Understanding Lexical Analysis
In this class, We discuss Understanding Lexical Analysis.
For Complete YouTube Video: Click Here
The reader should have prior knowledge of the phases of a compiler. Click Here.
We will understand the responsibilities of the lexical analysis phase.
We give the below program as input to the lexical analysis phase.
We have chosen the c programming language.
The source code is the input to the lexical analysis phase for any language.
The lexical analysis phase reads the source program character by character.
The first line has main and open, and closed bracket symbols.
The lexical analysis phase will separate the symbol’s main, ‘(and)’.
The second line has a flower bracket, separating it as a symbol.
In the third line of the source program, we separate int, I, =, etc. all the symbols, numbers, etc.
The identifier details are placed in the symbol table whenever a lexical analyzer identifies an identifier.
We write the identifier as <id, 1>. Id means identifier. And the identifier is placed in the symbol table in the first line.
We identify a number after identifier and equal symbol.
We give the number as <num 20>.
In the lexical analysis program, we need to write logic to identify all these identifiers, numbers, symbols, etc.
We discuss the programmatic intuition for lexical analysis in the next classes.
Below we discuss some of the conditions to understand the programming of the lexical phase.
Responsibilities of Lexical Analyzer
1) Removal of white spaces and comments.
The above diagram shows the elimination of white spaces.
Not only a single space, but even tab space should also be eliminated.
2) Count Number of Lines.
Counting the lines helps to identify the last line of the program.
3) Reading ahead
What’s reading ahead mean?
Example:
Take two operators >, and >=.
In our example, the condition k >= 50.
After reading the greater than symbol, the compiler should not decide as an operator.
Look ahead one more symbol and decide as greater than or equal operator.
In our language, we are reading ahead one symbol.

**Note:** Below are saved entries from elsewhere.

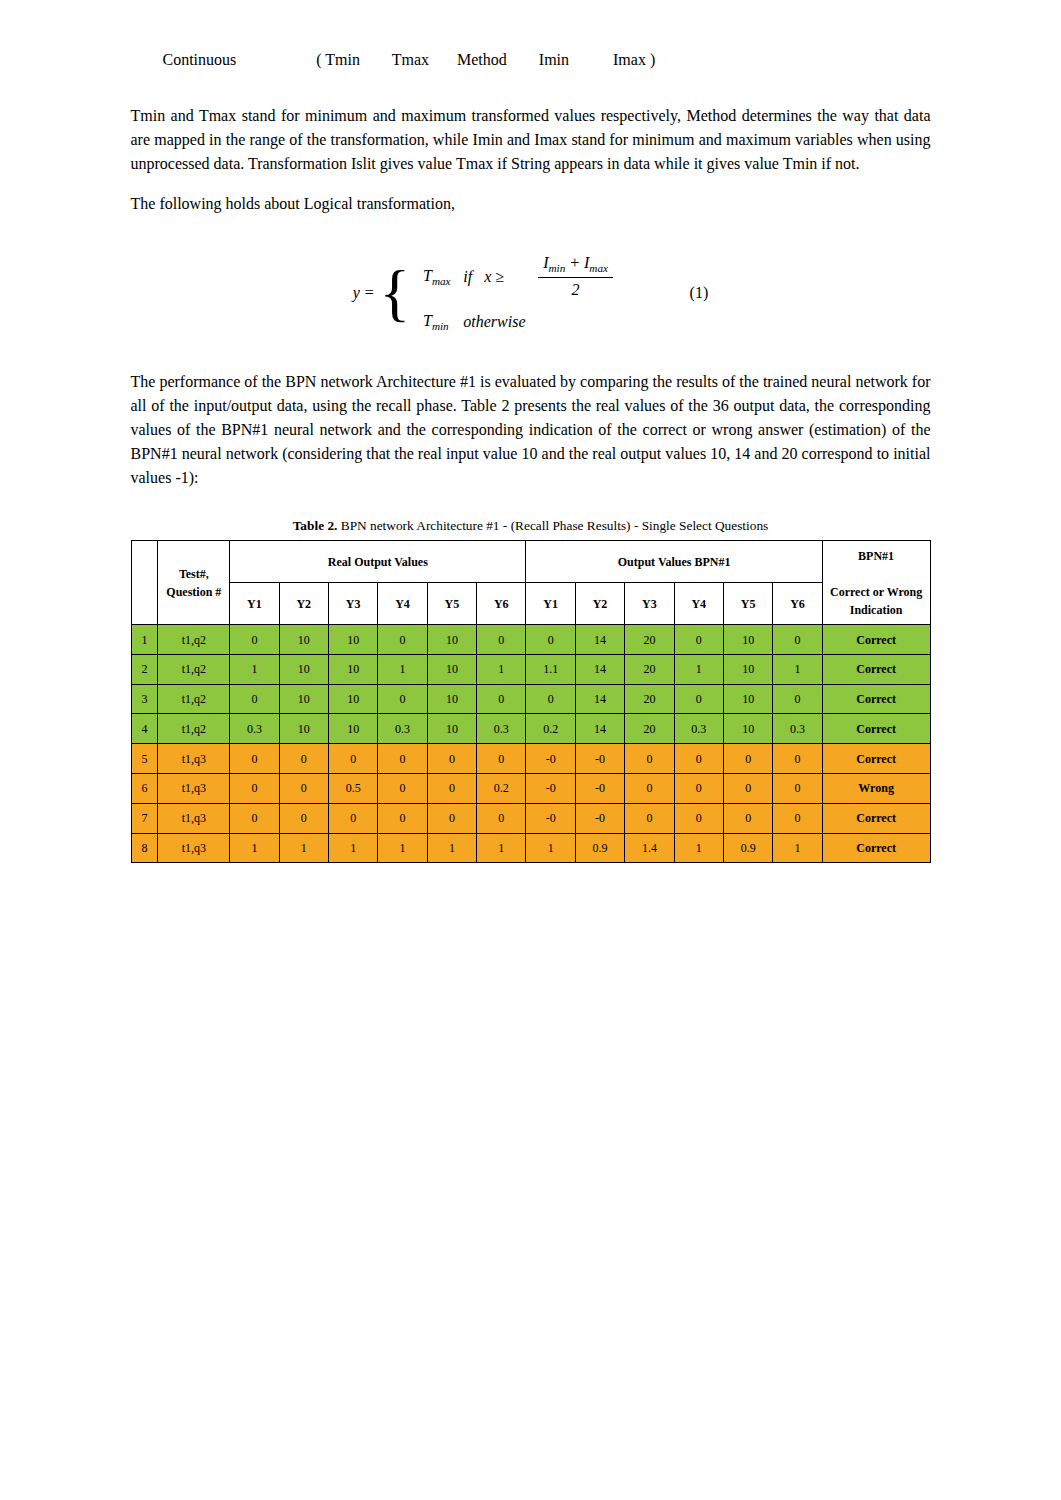Continuous ( Tmin Tmax Method Imin Imax )
Tmin and Tmax stand for minimum and maximum transformed values respectively, Method determines the way that data are mapped in the range of the transformation, while Imin and Imax stand for minimum and maximum variables when using unprocessed data. Transformation Islit gives value Tmax if String appears in data while it gives value Tmin if not.
The following holds about Logical transformation,
y = { Tmax if x ≥ Imin + Imax 2 Tmin otherwise
(1)
The performance of the BPN network Architecture #1 is evaluated by comparing the results of the trained neural network for all of the input/output data, using the recall phase. Table 2 presents the real values of the 36 output data, the corresponding values of the BPN#1 neural network and the corresponding indication of the correct or wrong answer (estimation) of the BPN#1 neural network (considering that the real input value 10 and the real output values 10, 14 and 20 correspond to initial values -1):
Table 2. BPN network Architecture #1 - (Recall Phase Results) - Single Select Questions
| | Test#, Question # | Real Output Values | Output Values BPN#1 | BPN#1 Correct or Wrong Indication |
| --- | --- | --- | --- | --- |
| Y1 | Y2 | Y3 | Y4 | Y5 | Y6 | Y1 | Y2 | Y3 | Y4 | Y5 | Y6 |
| 1 | t1,q2 | 0 | 10 | 10 | 0 | 10 | 0 | 0 | 14 | 20 | 0 | 10 | 0 | Correct |
| 2 | t1,q2 | 1 | 10 | 10 | 1 | 10 | 1 | 1.1 | 14 | 20 | 1 | 10 | 1 | Correct |
| 3 | t1,q2 | 0 | 10 | 10 | 0 | 10 | 0 | 0 | 14 | 20 | 0 | 10 | 0 | Correct |
| 4 | t1,q2 | 0.3 | 10 | 10 | 0.3 | 10 | 0.3 | 0.2 | 14 | 20 | 0.3 | 10 | 0.3 | Correct |
| 5 | t1,q3 | 0 | 0 | 0 | 0 | 0 | 0 | -0 | -0 | 0 | 0 | 0 | 0 | Correct |
| 6 | t1,q3 | 0 | 0 | 0.5 | 0 | 0 | 0.2 | -0 | -0 | 0 | 0 | 0 | 0 | Wrong |
| 7 | t1,q3 | 0 | 0 | 0 | 0 | 0 | 0 | -0 | -0 | 0 | 0 | 0 | 0 | Correct |
| 8 | t1,q3 | 1 | 1 | 1 | 1 | 1 | 1 | 1 | 0.9 | 1.4 | 1 | 0.9 | 1 | Correct |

Depending on your language syntax, one has to read ahead two or five symbols.
4) Reading constants
20 is an integer constant
20.2 is a floating-point constant.
The lexical analyzer needs to separate these constants.

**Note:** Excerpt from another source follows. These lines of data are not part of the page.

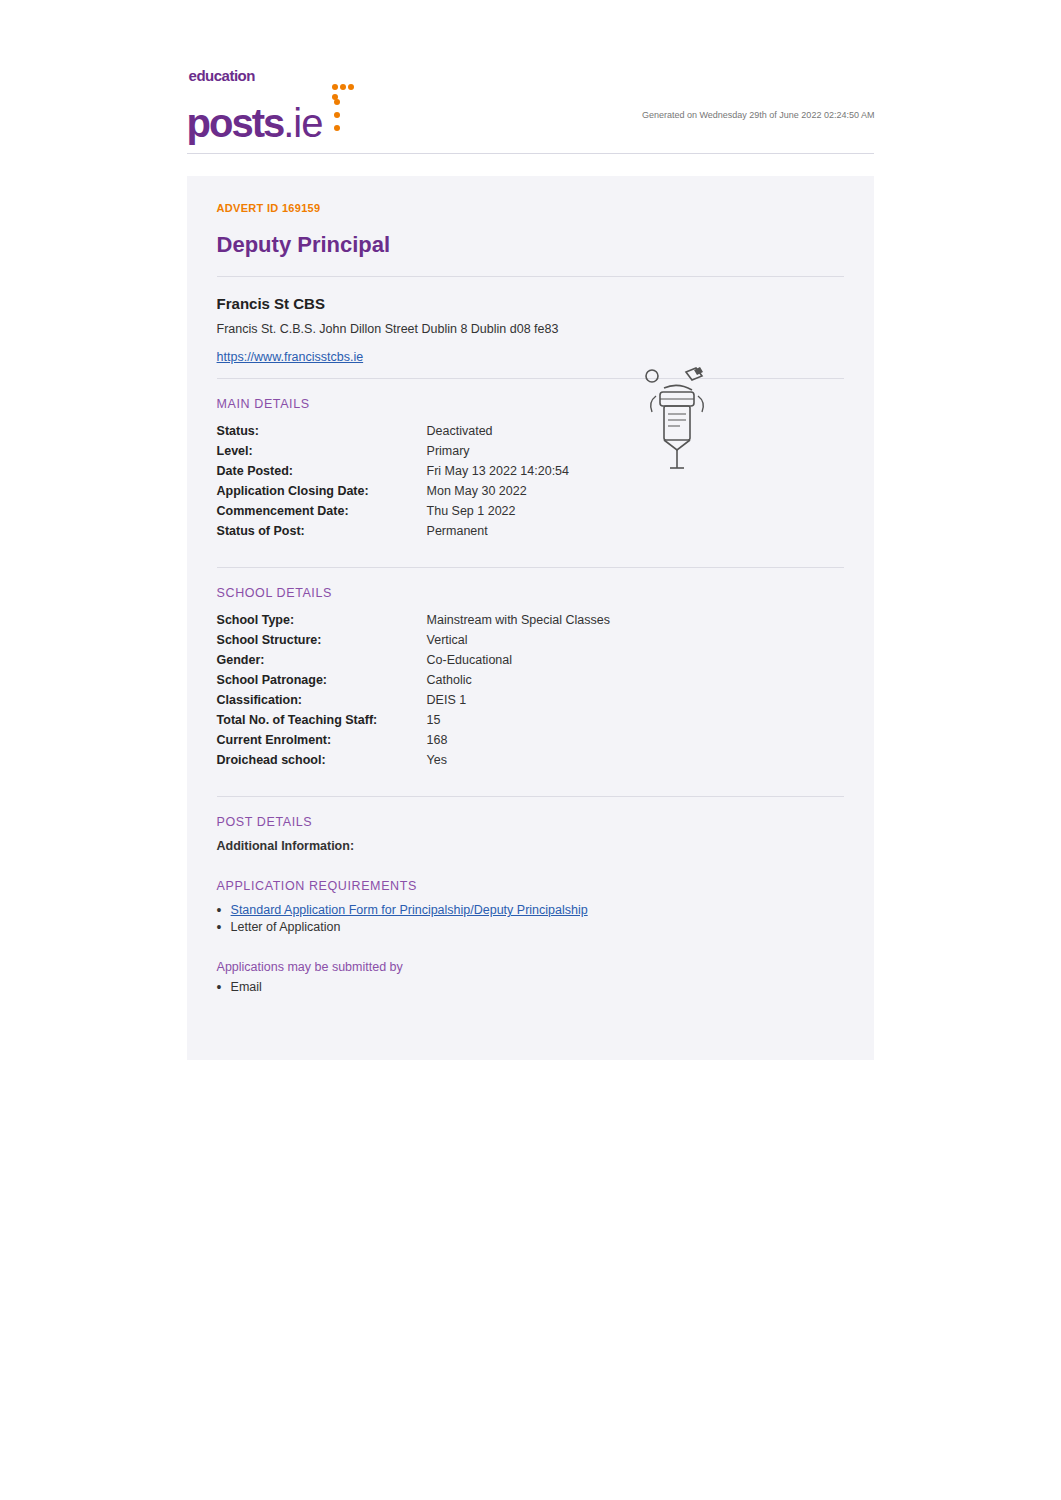education posts.ie
Generated on Wednesday 29th of June 2022 02:24:50 AM
ADVERT ID 169159
Deputy Principal
Francis St CBS
Francis St. C.B.S. John Dillon Street Dublin 8 Dublin d08 fe83
https://www.francisstcbs.ie
MAIN DETAILS
| Status: | Deactivated |
| Level: | Primary |
| Date Posted: | Fri May 13 2022 14:20:54 |
| Application Closing Date: | Mon May 30 2022 |
| Commencement Date: | Thu Sep 1 2022 |
| Status of Post: | Permanent |
SCHOOL DETAILS
| School Type: | Mainstream with Special Classes |
| School Structure: | Vertical |
| Gender: | Co-Educational |
| School Patronage: | Catholic |
| Classification: | DEIS 1 |
| Total No. of Teaching Staff: | 15 |
| Current Enrolment: | 168 |
| Droichead school: | Yes |
POST DETAILS
Additional Information:
APPLICATION REQUIREMENTS
Standard Application Form for Principalship/Deputy Principalship
Letter of Application
Applications may be submitted by
Email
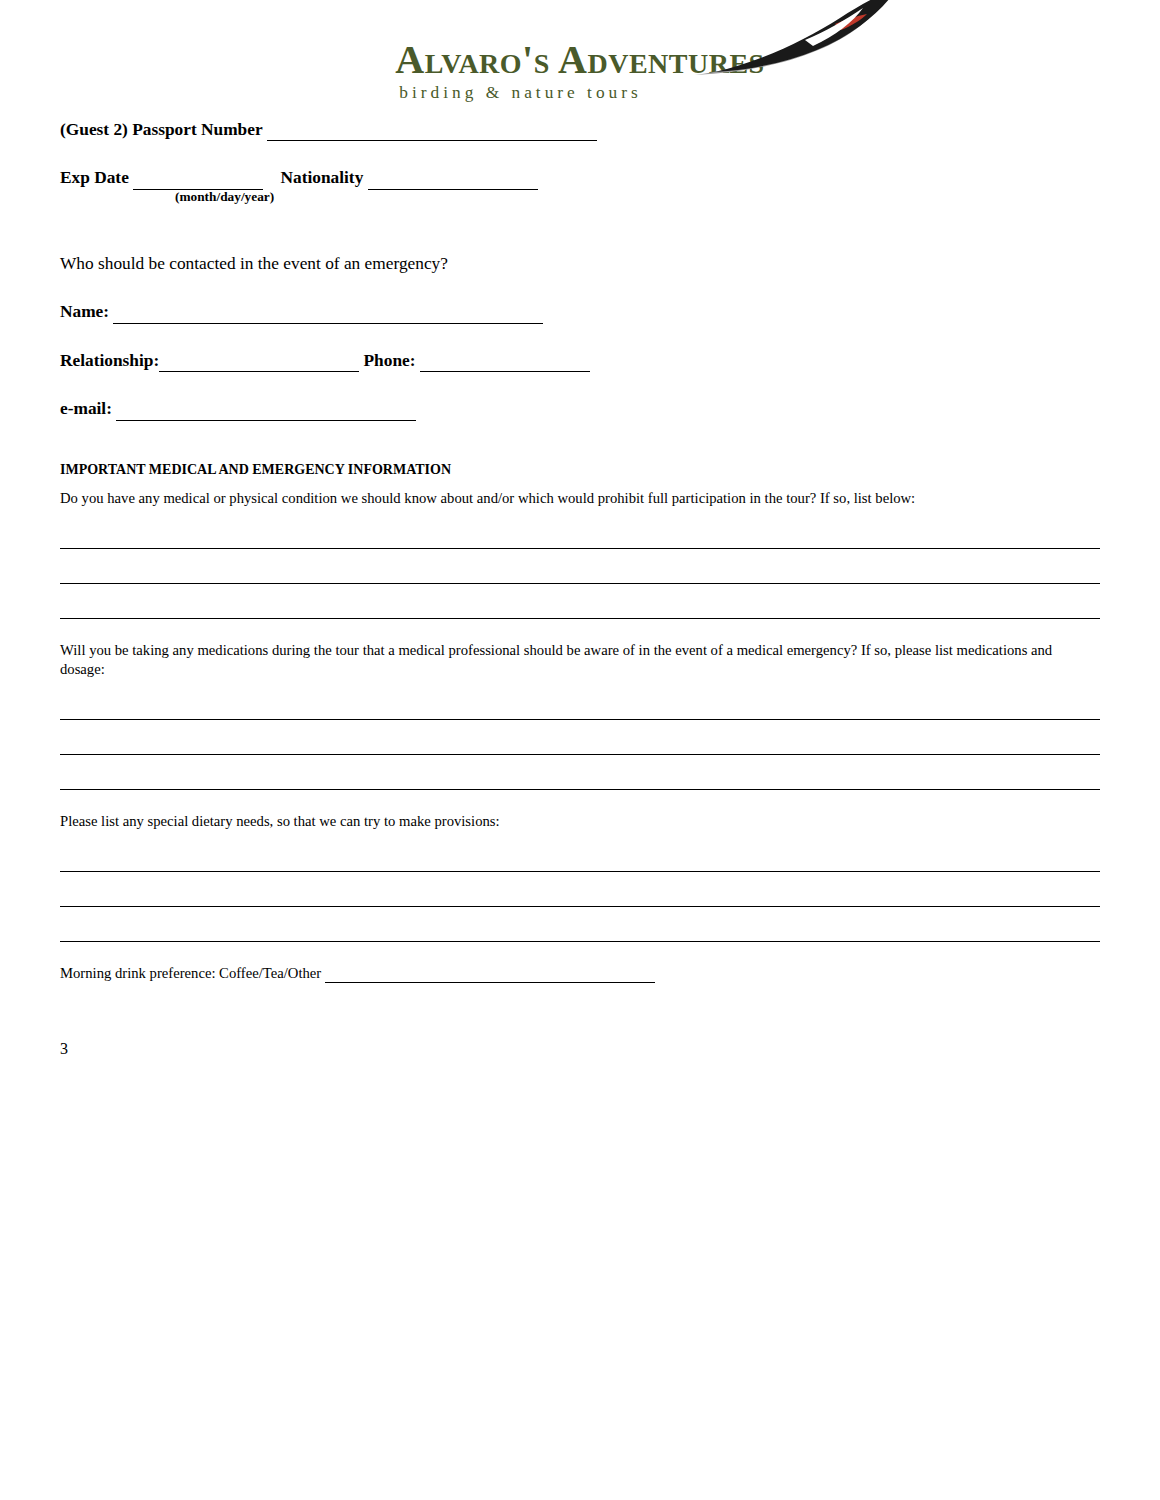Alvaro's Adventures
birding & nature tours
(Guest 2) Passport Number
Exp Date Nationality
(month/day/year)
Who should be contacted in the event of an emergency?
Name:
Relationship: Phone:
e-mail:
IMPORTANT MEDICAL AND EMERGENCY INFORMATION
Do you have any medical or physical condition we should know about and/or which would prohibit full participation in the tour? If so, list below:
Will you be taking any medications during the tour that a medical professional should be aware of in the event of a medical emergency? If so, please list medications and dosage:
Please list any special dietary needs, so that we can try to make provisions:
Morning drink preference: Coffee/Tea/Other
3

Important: In c language, we had a condition variable names should not start with digits.
If we eliminate this condition, we can start variable names with digits then the compiler had difficulty separating variables and constants.
5) Keywords and identifiers.
6) String literals should be separated.
In our example, literal “hello” in the print statement.
7) Operator symbols
>, >=, <, <=, etc all the operators.
The lexical phase needs to identify all the above in our programming language.